The petition also revealed that two hospitals rejected Opayele; private facilities in Lagos frequently turn away critical cases due to inadequate equipment, staffing shortages, or demands for upfront payment, squandering vital minutes before a third hospital took him in, too late.

Although he ultimately died from his injuries, Adams-Odutayo was briefly detained and subsequently released on a ₦1 million bail, facing only reckless driving charges instead of manslaughter. The case was adjourned to April 16, according to Benjamin Hundeyin, the Lagos State Police spokesperson. 

This incident has sparked widespread outrage, directed at both Adams-Odutayo and the perceived failures of law enforcement. 

Friends, family, and the broader community mourned his loss. The “Get Teejay Justice” petition rapidly amassed 70,000 signatures in four days, sharply criticising the driver’s conduct and the perceived leniency of the legal charges.

Remembering Teejay

Online, friends and colleagues have shared condolences and memories, recalling him as a cherished friend, respected leader, and the driving force behind one of Nigeria’s most promising e-commerce ventures. Opayele’s family is devastated by the loss of a son and brother to three siblings, as is his fiancée, whom he frequently visited in Canada.

At a candlelight memorial which held on Friday, March 28, friends left several notes about their most poignant memories of him.
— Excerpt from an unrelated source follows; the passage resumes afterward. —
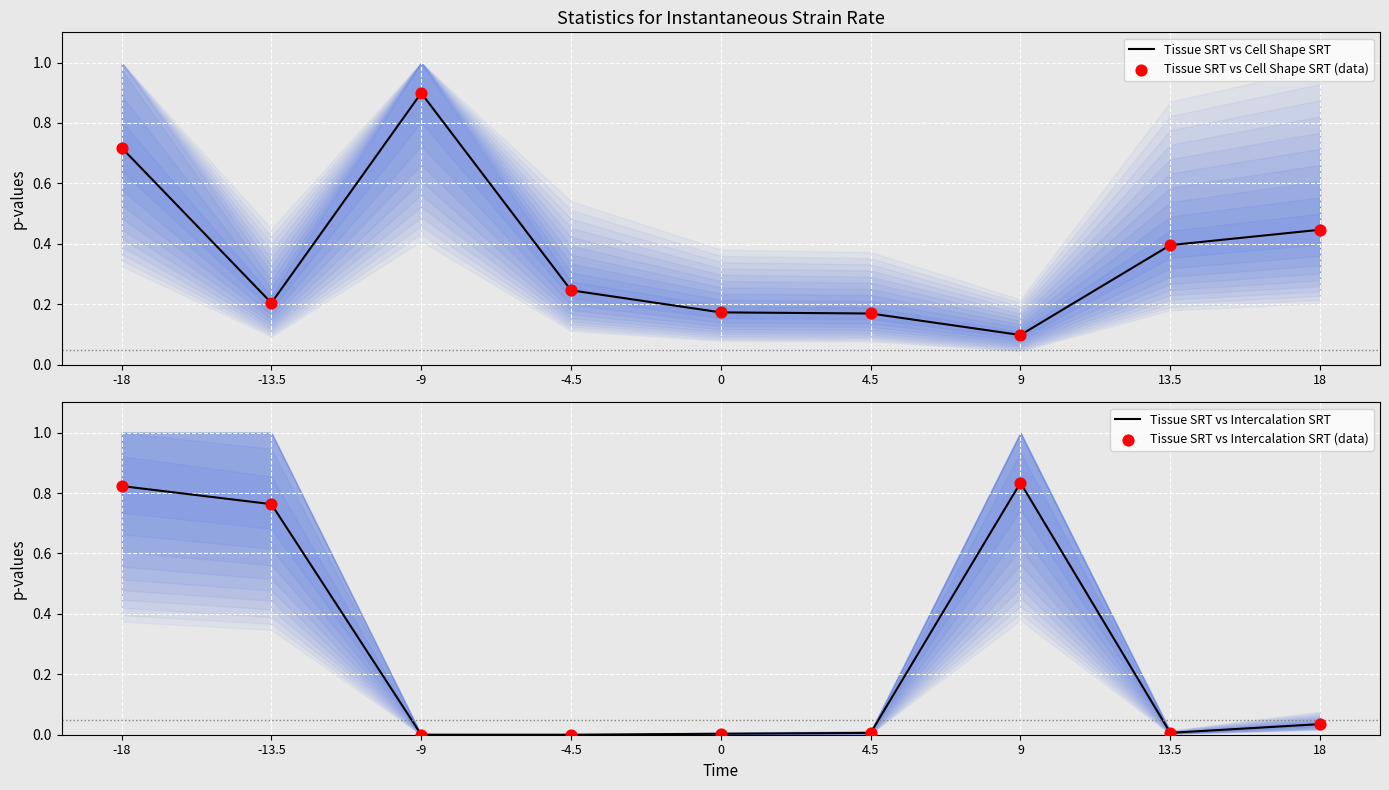

Which series reaches the maximum Y coordinate?

Tissue SRT vs Cell Shape SRT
“I remember the first time we met. He took me to his place, showing me his collection of robots. He explained various concepts of robotics to me with so much excitement! That very moment made me realise that he had a fun, innocent spirit that looked forward to the good in the future. Sums up the kind of person he was—a kind, good and hopeful spirit,” Aderinsola wrote. 

Aderinsola echoes the thoughts of several friends and family who spoke to TechCabal, emphasising his infectious optimism and generous spirit. Opayele was a man whose ambition was driven by an unshakable belief in a better future—one he would never see, though he built tirelessly towards it.